Data excerpts
►
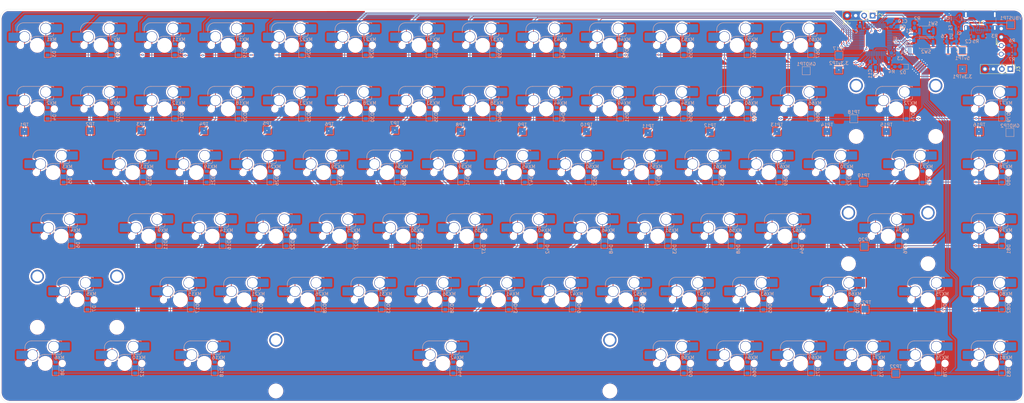
<source format=kicad_pcb>
(kicad_pcb
	(version 20241229)
	(generator "pcbnew")
	(generator_version "9.0")
	(general
		(thickness 1.6)
		(legacy_teardrops no)
	)
	(paper "A4")
	(layers
		(0 "F.Cu" signal)
		(2 "B.Cu" signal)
		(9 "F.Adhes" user "F.Adhesive")
		(11 "B.Adhes" user "B.Adhesive")
		(13 "F.Paste" user)
		(15 "B.Paste" user)
		(5 "F.SilkS" user "F.Silkscreen")
		(7 "B.SilkS" user "B.Silkscreen")
		(1 "F.Mask" user)
		(3 "B.Mask" user)
		(17 "Dwgs.User" user "User.Drawings")
		(19 "Cmts.User" user "User.Comments")
		(21 "Eco1.User" user "User.Eco1")
		(23 "Eco2.User" user "User.Eco2")
		(25 "Edge.Cuts" user)
		(27 "Margin" user)
		(31 "F.CrtYd" user "F.Courtyard")
		(29 "B.CrtYd" user "B.Courtyard")
		(35 "F.Fab" user)
		(33 "B.Fab" user)
		(39 "User.1" user)
		(41 "User.2" user)
		(43 "User.3" user)
		(45 "User.4" user)
	)
	(setup
		(pad_to_mask_clearance 0)
		(allow_soldermask_bridges_in_footprints no)
		(tenting front back)
		(pcbplotparams
			(layerselection 0x00000000_00000000_55555555_5755f5ff)
			(plot_on_all_layers_selection 0x00000000_00000000_00000000_00000000)
			(disableapertmacros no)
			(usegerberextensions no)
			(usegerberattributes yes)
			(usegerberadvancedattributes yes)
			(creategerberjobfile yes)
			(dashed_line_dash_ratio 12.000000)
			(dashed_line_gap_ratio 3.000000)
			(svgprecision 4)
			(plotframeref no)
			(mode 1)
			(useauxorigin no)
			(hpglpennumber 1)
			(hpglpenspeed 20)
			(hpglpendiameter 15.000000)
			(pdf_front_fp_property_popups yes)
			(pdf_back_fp_property_popups yes)
			(pdf_metadata yes)
			(pdf_single_document no)
			(dxfpolygonmode yes)
			(dxfimperialunits yes)
			(dxfusepcbnewfont yes)
			(psnegative no)
			(psa4output no)
			(plot_black_and_white yes)
			(sketchpadsonfab no)
			(plotpadnumbers no)
			(hidednponfab no)
			(sketchdnponfab yes)
			(crossoutdnponfab yes)
			(subtractmaskfromsilk no)
			(outputformat 1)
			(mirror no)
			(drillshape 1)
			(scaleselection 1)
			(outputdirectory "")
		)
	)
	(net 0 "")
	(net 1 "GND")
	(net 2 "+3.3V")
	(net 3 "/NRST")
	(net 4 "+5V")
	(net 5 "/D-")
	(net 6 "/D+")
	(net 7 "Net-(D2-A)")
	(net 8 "row0")
	(net 9 "Net-(D3-A)")
	(net 10 "Net-(D4-A)")
	(net 11 "Net-(D5-A)")
	(net 12 "Net-(D6-A)")
	(net 13 "Net-(D7-A)")
	(net 14 "Net-(D8-A)")
	(net 15 "Net-(D9-A)")
	(net 16 "Net-(D10-A)")
	(net 17 "Net-(D11-A)")
	(net 18 "Net-(D12-A)")
	(net 19 "Net-(D13-A)")
	(net 20 "Net-(D14-A)")
	(net 21 "Net-(D15-A)")
	(net 22 "Net-(D16-A)")
	(net 23 "Net-(D17-A)")
	(net 24 "Net-(D18-A)")
	(net 25 "row1")
	(net 26 "Net-(D19-A)")
	(net 27 "Net-(D20-A)")
	(net 28 "Net-(D21-A)")
	(net 29 "Net-(D22-A)")
	(net 30 "Net-(D23-A)")
	(net 31 "Net-(D24-A)")
	(net 32 "Net-(D25-A)")
	(net 33 "Net-(D26-A)")
	(net 34 "Net-(D27-A)")
	(net 35 "Net-(D28-A)")
	(net 36 "Net-(D29-A)")
	(net 37 "Net-(D30-A)")
	(net 38 "Net-(D31-A)")
	(net 39 "Net-(D32-A)")
	(net 40 "Net-(D33-A)")
	(net 41 "row2")
	(net 42 "Net-(D34-A)")
	(net 43 "Net-(D35-A)")
	(net 44 "Net-(D36-A)")
	(net 45 "Net-(D37-A)")
	(net 46 "Net-(D38-A)")
	(net 47 "Net-(D39-A)")
	(net 48 "Net-(D40-A)")
	(net 49 "Net-(D41-A)")
	(net 50 "Net-(D42-A)")
	(net 51 "Net-(D43-A)")
	(net 52 "Net-(D44-A)")
	(net 53 "Net-(D45-A)")
	(net 54 "Net-(D46-A)")
	(net 55 "Net-(D47-A)")
	(net 56 "row3")
	(net 57 "Net-(D48-A)")
	(net 58 "Net-(D49-A)")
	(net 59 "Net-(D50-A)")
	(net 60 "Net-(D51-A)")
	(net 61 "Net-(D52-A)")
	(net 62 "Net-(D53-A)")
	(net 63 "Net-(D54-A)")
	(net 64 "Net-(D55-A)")
	(net 65 "Net-(D56-A)")
	(net 66 "Net-(D57-A)")
	(net 67 "Net-(D58-A)")
	(net 68 "Net-(D59-A)")
	(net 69 "Net-(D60-A)")
	(net 70 "Net-(D61-A)")
	(net 71 "row4")
	(net 72 "Net-(D62-A)")
	(net 73 "Net-(D63-A)")
	(net 74 "Net-(D64-A)")
	(net 75 "Net-(D65-A)")
	(net 76 "Net-(D66-A)")
	(net 77 "Net-(D67-A)")
	(net 78 "Net-(D68-A)")
	(net 79 "Net-(D69-A)")
	(net 80 "Net-(D70-A)")
	(net 81 "Net-(D71-A)")
	(net 82 "Net-(D72-A)")
	(net 83 "Net-(D73-A)")
	(net 84 "Net-(D74-A)")
	(net 85 "Net-(D75-A)")
	(net 86 "row5")
	(net 87 "Net-(D76-A)")
	(net 88 "Net-(D77-A)")
	(net 89 "Net-(D78-A)")
	(net 90 "Net-(D79-A)")
	(net 91 "Net-(D80-A)")
	(net 92 "Net-(D81-A)")
	(net 93 "/VBUS")
	(net 94 "unconnected-(J1-SBU1-PadA8)")
	(net 95 "Net-(J1-CC1)")
	(net 96 "unconnected-(J1-SBU2-PadB8)")
	(net 97 "Net-(J1-CC2)")
	(net 98 "col0")
	(net 99 "col1")
	(net 100 "col2")
	(net 101 "col3")
	(net 102 "col4")
	(net 103 "col5")
	(net 104 "col6")
	(net 105 "col7")
	(net 106 "col8")
	(net 107 "col9")
	(net 108 "col10")
	(net 109 "col11")
	(net 110 "col12")
	(net 111 "col13")
	(net 112 "col14")
	(net 113 "col15")
	(net 114 "/BOOT0")
	(net 115 "/HeartbeatLED")
	(net 116 "/SWCLK")
	(net 117 "/SDA")
	(net 118 "/SCL")
	(net 119 "/SWDIO")
	(net 120 "Net-(D82-A)")
	(net 121 "Net-(D83-A)")
	(net 122 "Net-(R1-Pad2)")
	(net 123 "unconnected-(U2-PA9-Pad30)")
	(net 124 "unconnected-(U2-PC15-Pad4)")
	(net 125 "unconnected-(U2-PB14-Pad27)")
	(net 126 "unconnected-(U2-PB13-Pad26)")
	(net 127 "unconnected-(U2-PB12-Pad25)")
	(net 128 "unconnected-(U2-PA8-Pad29)")
	(net 129 "unconnected-(U2-PA15-Pad38)")
	(net 130 "unconnected-(U2-PA10-Pad31)")
	(footprint "PCM_marbastlib-mx:STAB_MX_P_6.25u" (layer "F.Cu") (at 133.19375 139.65))
	(footprint "Connector_PinHeader_2.54mm:PinHeader_1x04_P2.54mm_Vertical" (layer "F.Cu") (at 261.88 35.5 -90))
	(footprint "PCM_marbastlib-mx:STAB_MX_P_2u" (layer "F.Cu") (at 268.86535 63.4238))
	(footprint "PCM_marbastlib-mx:STAB_MX_P_2u" (layer "F.Cu") (at 266.5476 101.52685))
	(footprint "kbd:OLED" (layer "F.Cu") (at 300.4 43.21 90))
	(footprint "Connector_PinHeader_2.54mm:PinHeader_1x04_P2.54mm_Vertical" (layer "F.Cu") (at 303.12 51.5 -90))
	(footprint "PCM_marbastlib-mx:STAB_MX_P_2u" (layer "F.Cu") (at 23.65375 120.5738))
	(footprint "Diode_SMD:D_SOD-123" (layer "B.Cu") (at 255.35625 121.85 90))
	(footprint "PCM_marbastlib-mx:SW_MX_HS_CPG151101S11_1u" (layer "B.Cu") (at 16.5125 82.5 180))
	(footprint "PCM_marbastlib-mx:SW_MX_HS_CPG151101S11_1u" (layer "B.Cu") (at 235.5875 101.55 180))
	(footprint "TestPoint:TestPoint_Pad_2.0x2.0mm" (layer "B.Cu") (at 118.8 69.8 180))
	(footprint "Diode_SMD:D_SOD-123" (layer "B.Cu") (at 124.3875 102.8 90))
	(footprint "PCM_marbastlib-mx:SW_MX_HS_CPG151101S11_1u" (layer "B.Cu") (at 259.4 139.65 180))
	(footprint "Capacitor_SMD:C_0603_1608Metric_Pad1.08x0.95mm_HandSolder" (layer "B.Cu") (at 287.8 43.2))
	(footprint "Resistor_SMD:R_0603_1608Metric_Pad0.98x0.95mm_HandSolder" (layer "B.Cu") (at 291.2 41.8 180))
	(footprint "Diode_SMD:D_SOD-123" (layer "B.Cu") (at 100.575 83.75 90))
	(footprint "Diode_SMD:D_SOD-123" (layer "B.Cu") (at 243.45 64.7 90))
	(footprint "LED_SMD:LED_0603_1608Metric_Pad1.05x0.95mm_HandSolder" (layer "B.Cu") (at 270.9375 50.8 180))
	(footprint "PCM_marbastlib-mx:SW_MX_HS_CPG151101S11_1u" (layer "B.Cu") (at 61.75625 139.65 180))
	(footprint "Diode_SMD:D_SOD-123" (layer "B.Cu") (at 52.95 64.7 90))
	(footprint "PCM_marbastlib-mx:SW_MX_HS_CPG151101S11_1u" (layer "B.Cu") (at 116.525 82.5 180))
	(footprint "PCM_marbastlib-mx:SW_MX_HS_CPG151101S11_1u" (layer "B.Cu") (at 107 63.45 180))
	(footprint "Diode_SMD:D_SOD-123" (layer "B.Cu") (at 181.5375 102.8 90))
	(footprint "Diode_SMD:D_SOD-123" (layer "B.Cu") (at 224.4 45.65 90))
	(footprint "TestPoint:TestPoint_Pad_2.0x2.0mm" (layer "B.Cu") (at 7.8 70.2 180))
	(footprint "Diode_SMD:D_SOD-123" (layer "B.Cu") (at 186.3 45.65 90))
	(footprint "Capacitor_SMD:C_0603_1608Metric_Pad1.08x0.95mm_HandSolder" (layer "B.Cu") (at 267.56131 48.3))
	(footprint "Diode_SMD:D_SOD-123"
		(layer "B.Cu")
		(uuid "1570bbc8-77d0-483d-a3ff-a145cea59720")
		(at 229.1625 121.85 90)
		(descr "SOD-123")
		(tags "SOD-123")
		(property "Reference" "D65"
			(at -1.34 2.0156 90)
			(layer "B.SilkS")
			(uuid "3024c4ce-104b-4e2f-9ec0-9375dc4bea73")
			(effects
				(font
					(size 1 1)
					(thickness 0.15)
				)
				(justify mirror)
			)
		)
		(property "Value" "D"
			(at 0 -2.1 90)
			(layer "B.Fab")
			(uuid "d78f63ad-0b27-4b24-ac7d-f97d3e21c14c")
			(effects
				(font
					(size 1 1)
					(thickness 0.15)
				)
				(justify mirror)
			)
		)
		(property "Datasheet" "~"
			(at 0 0 270)
			(unlocked yes)
			(layer "B.Fab")
			(hide yes)
			(uuid "0bf4f4f8-f7a4-48dc-9fde-c308a024e56d")
			(effects
				(font
					(size 1.27 1.27)
					(thickness 0.15)
				)
				(justify mirror)
			)
		)
		(property "Description" "Diode"
			(at 0 0 270)
			(unlocked yes)
			(layer "B.Fab")
			(hide yes)
			(uuid "7edb6677-366f-4f1b-aa48-daa064078904")
			(effects
				(font
					(size 1.27 1.27)
					(thickness 0.15)
				)
				(justify mirror)
			)
		)
		(property "Sim.Device" "D"
			(at 0 0 270)
			(unlocked yes)
			(layer "B.Fab")
			(hide yes)
			(uuid "bcf0ef49-5fbf-4955-8298-7f56d07847b9")
			(effects
				(font
					(size 1 1)
					(thickness 0.15)
				)
				(justify mirror)
			)
		)
		(property "Sim.Pins" "1=K 2=A"
			(at 0 0 270)
			(unlocked yes)
			(layer "B.Fab")
			(hide yes)
			(uuid "c957f127-26c8-4e10-afc4-f6fd9394d0c4")
			(effects
				(font
					(size 1 1)
					(thickness 0.15)
				)
				(justify mirror)
			)
		)
		(property ki_fp_filters "TO-???* *_Diode_* *SingleDiode* D_*")
		(path "/7738b721-4d3f-4564-add3-1ef0acaae2a9/631effa1-c812-4d9c-a764-ce1c11a0ea74")
		(sheetname "/KeyboardMatrix/")
		(sheetfile "KeyboardMatrix.kicad_sch")
		(attr smd)
		(fp_line
			(start -2.36 -1)
			(end 1.65 -1)
			(stroke
				(width 0.12)
				(type solid)
			)
			(layer "B.SilkS")
			(uuid "fee80437-b57a-45a0-9cc7-a8f639a1e2da")
		)
		(fp_line
			(start -2.36 1)
			(end -2.36 -1)
			(stroke
				(width 0.12)
				(type solid)
			)
			(layer "B.SilkS")
			(uuid "70260aab-7ab2-4760-96a0-7c94f5ac5495")
		)
		(fp_line
			(start -2.36 1)
			(end 1.65 1)
			(stroke
				(width 0.12)
				(type solid)
			)
			(layer "B.SilkS")
			(uuid "66ccd508-e89d-4af9-90bb-636ad13f3eb9")
		)
		(fp_line
			(start 2.35 -1.15)
			(end -2.35 -1.15)
			(stroke
				(width 0.05)
				(type solid)
			)
			(layer "B.CrtYd")
			(uuid "5294143c-33e2-4bfc-aa59-d58986a34bdb")
		)
		(fp_line
			(start 2.35 1.15)
			(end 2.35 -1.15)
			(stroke
				(width 0.05)
				(type solid)
			)
			(layer "B.CrtYd")
			(uuid "3b566459-52f6-4ec4-adb0-a211dcf581f2")
		)
		(fp_line
			(start -2.35 1.15)
			(end -2.35 -1.15)
			(stroke
				(width 0.05)
				(type solid)
			)
			(layer "B.CrtYd")
			(uuid "3519d752-192e-43eb-92b3-d0f6221cafce")
		)
		(fp_line
			(start -2.35 1.15)
			(end 2.35 1.15)
			(stroke
				(width 0.05)
				(type solid)
			)
			(layer "B.CrtYd")
			(uuid "dd358004-980d-4254-ab65-038e143e0ce2")
		)
		(fp_line
			(start 1.4 -0.9)
			(end -1.4 -0.9)
			(stroke
				(width 0.1)
				(type solid)
			)
			(layer "B.Fab")
			(uuid "15393b5d-9255-4e0c-81e6-919f32e87224")
		)
		(fp_line
			(start -1.4 -0.9)
			(end -1.4 0.9)
			(stroke
				(width 0.1)
				(type solid)
			)
			(layer "B.Fab")
			(uuid "02b7526a-7992-4d7d-9e87-ce1845f5a559")
		)
		(fp_line
			(start 0.25 -0.4)
			(end -0.35 0)
			(stroke
				(width 0.1)
				(type solid)
			)
			(layer "B.Fab")
			(uuid "23253137-f8d5-4a90-a42f-5d8b3fa23ea8")
		)
		(fp_line
			(start 0.25 0)
			(end 0.75 0)
			(stroke
				(width 0.1)
				(type solid)
			)
			(layer "B.Fab")
			(uuid "e30d4a21-4f89-470b-b649-c7cf5ca25468")
		)
		(fp_line
			(start -0.35 0)
			(end -0.35 -0.55)
			(stroke
				(width 0.1)
				(type solid)
			)
			(layer "B.Fab")
			(uuid "03a54d43-62a8-4dd6-9914-b46aa71f5a7e")
		)
		(fp_line
			(start -0.35 0)
			(end 0.25 0.4)
			(stroke
				(width 0.1)
				(type solid)
			)
			(layer "B.Fab")
			(uuid "4570fe7e-0af5-4708-bafe-27c0beb47f11")
		)
		(fp_line
			(start -0.35 0)
			(end -0.35 0.55)
			(stroke
				(width 0.1)
				(type solid)
			)
			(layer "B.Fab")
			(uuid "495f09fc-1f83-4d7e-b8bb-dd24bc25a317")
		)
		(fp_line
			(start -0.75 0)
			(end -0.35 0)
			(stroke
				(width 0.1)
				(type solid)
			)
			(layer "B.Fab")
			(uuid "eeeb6951-d03d-42e0-b5fb-fccd8a127a02")
		)
		(fp_line
			(start 0.25 0.4)
			(end 0.25 -0.4)
			(stroke
				(width 0.1)
				(type solid)
			)
			(layer "B.Fab")
			(uuid "3e286af9-a836-40cd-91d6-c6c8488f76f5")
		)
		(fp_line
			(start 1.4 0.9)
			(end 1.4 -0.9)
			(stroke
				(width 0.1)
				(type solid)
			)
			(layer "B.Fab")
			(uuid "7ba1e11d-9a47-4227-9105-554ab785b3b9")
		)
		(fp_line
			(start -1.4 0.9)
			(end 1.4 0.9)
			(stroke
				(width 0.1)
				(type solid)
			)
			(layer "B.Fab")
			(uuid "8ec7886e-d324-4e1a-be23-c53dae02879f")
		)
		(fp_text user "${REFERENCE}"
			(at 0 2 90)
			(layer "B.Fab")
			(uuid "65d59b9a-a476-474a-ab9e-ce70972675ab")
			(effects
				(font
					(size 1 1)
					(thickness 0.15)
				)
				(justify mirror)
			)
		)
		(pad "1" smd roundrect
			(at -1.65 0 90)
			(size 0.9 1.2)
			(layers "B.Cu" "B.Mask" "B.Paste")
			(roundrect_rratio 0.25)
			(net 71 "row4")
			(pinfunction "K")
			(pintype "passive")
			(uuid "01506026-1225-47f7-9b6d-c5bf54107353")
		)
		(pad "2" smd roundrect
			(at 1.65 0 90)
			(size 0.9 1.2)
			(layers "B.Cu" "B.Mask" "B.Paste")
			(roundrect_rratio 0.25)
			(net 75 "Net-(D65-A)")
			(pinfunction "A")
			(pintype "passive")
			(uuid "639ed8f3-d002-4ed9-867c-0cafae6c3789")
		)
		(embedded_fonts no)
		(model "${KICAD9_3DMODEL_DIR}/Diode_SMD.3dshapes/D_SOD-123.step"
			(offset
				(xyz 0 0 0)
			)
... [3692824 chars truncated]
</source>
◄
** REQUIREMENT **
Pull out every line in the data above that has the word "TestPoint".

** PROBLEM SOLUTION **
	(footprint "TestPoint:TestPoint_Pad_2.0x2.0mm" (layer "B.Cu") (at 118.8 69.8 180))
	(footprint "TestPoint:TestPoint_Pad_2.0x2.0mm" (layer "B.Cu") (at 7.8 70.2 180))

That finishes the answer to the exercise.